Ms Woodruff to move—That the House:—
(1) Understands that on 22 and 23 October 2016, Australia experienced its worst mass drug overdose in decades with doctors expecting it will happen again in the next few months.
(2) Notes with sadness the passing of Victorian footballer Riki Stephens, aged 27, who was one of 16 people hospitalised on the Gold Coast after overdosing on a new drug, N-BOMe, which toxicology results showed was a cocktail of 3, 4-methylenedioxymethamphetamine and a synthetic version of LSD.
(3) Recognises this same drug was linked to the death of Tasmanian tourist, Rye Hunt, in Rio de Janeiro in May 2016, and to the 2013 death of teenager Henry Kwan.
(4) Acknowledges the warning of doctors and the police that the drug market is out of control, with many new substances manufactured in backyard laboratories using concocted recipes.
(5) Understands that Riki Stephens was described by his footy friends as “not a regular drug taker” and that he and many other young Australians experiment with illegal drugs despite all the health and police safety warnings against doing so.

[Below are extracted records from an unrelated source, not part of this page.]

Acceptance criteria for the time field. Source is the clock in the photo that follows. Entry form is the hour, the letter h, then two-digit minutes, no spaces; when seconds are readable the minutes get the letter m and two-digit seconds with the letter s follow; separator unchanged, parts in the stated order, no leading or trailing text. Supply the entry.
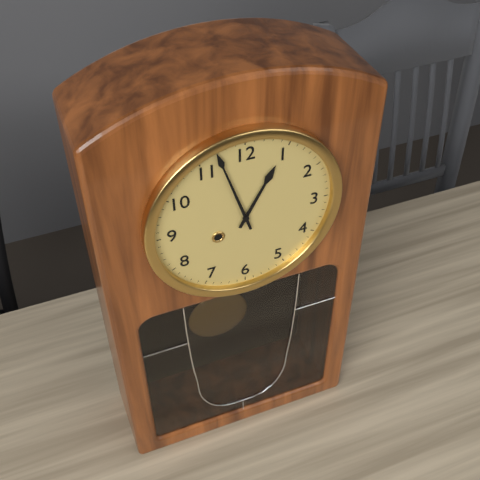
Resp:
12h57
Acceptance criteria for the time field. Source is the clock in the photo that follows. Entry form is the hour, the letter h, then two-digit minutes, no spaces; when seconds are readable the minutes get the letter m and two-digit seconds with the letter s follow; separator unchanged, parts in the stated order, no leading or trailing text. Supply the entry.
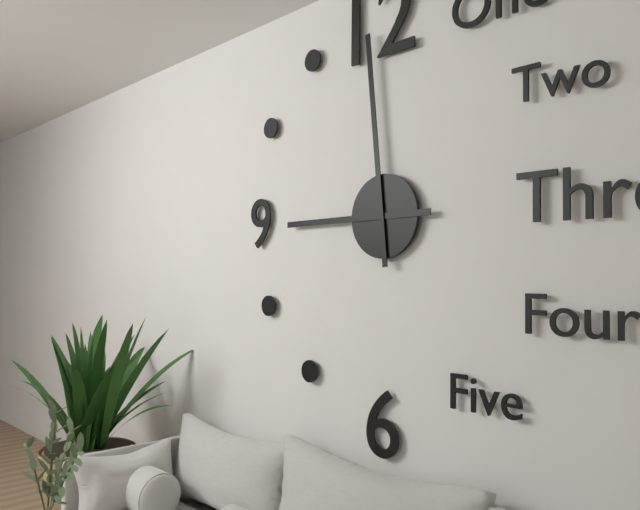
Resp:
8h59
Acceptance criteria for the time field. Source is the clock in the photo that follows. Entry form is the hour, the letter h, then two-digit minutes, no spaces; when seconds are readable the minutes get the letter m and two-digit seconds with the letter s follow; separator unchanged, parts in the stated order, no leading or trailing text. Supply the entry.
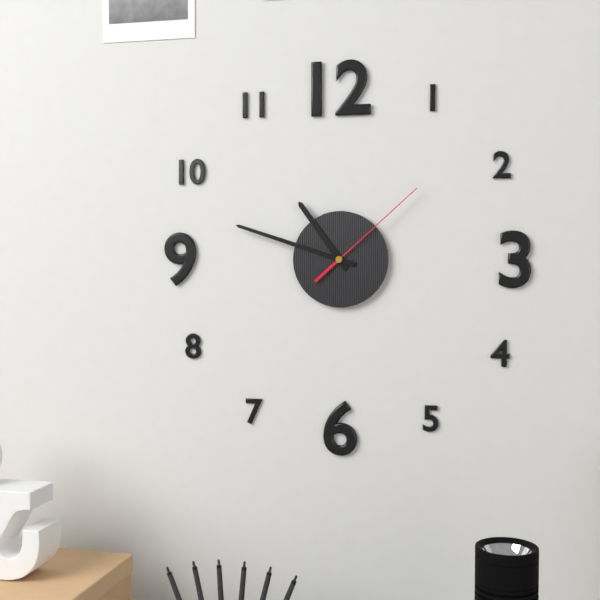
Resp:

(6) Further understands pill testing is a proven form of harm minimisation now regularly used at particular public events in North America and Europe, which provides feedback to users on the content of illegal drugs and allows them to make informed choices.
(7) Recognises the many proven benefits of pill testing, including:—
(a) reduced consumption of illegal drugs, when people realise what they contain and warn their friends not to use them too; and
(b) providing early warning to police about the actual drugs that are circulating in the community.
(8) Further understands Tasmania’s summer music festival season is fast approaching, that some young people won’t stop taking drugs no matter what we say, and that we must do everything we can to stop those kids dying.
(9) Calls on the Minister for Police, Fire and Emergency Management, Hon. Rene Hidding MP, to forgo his outdated war on drugs mentality, focus on his job of community safety, and allow a privately-funded pill testing trial to occur at a Tasmanian music festival this summer.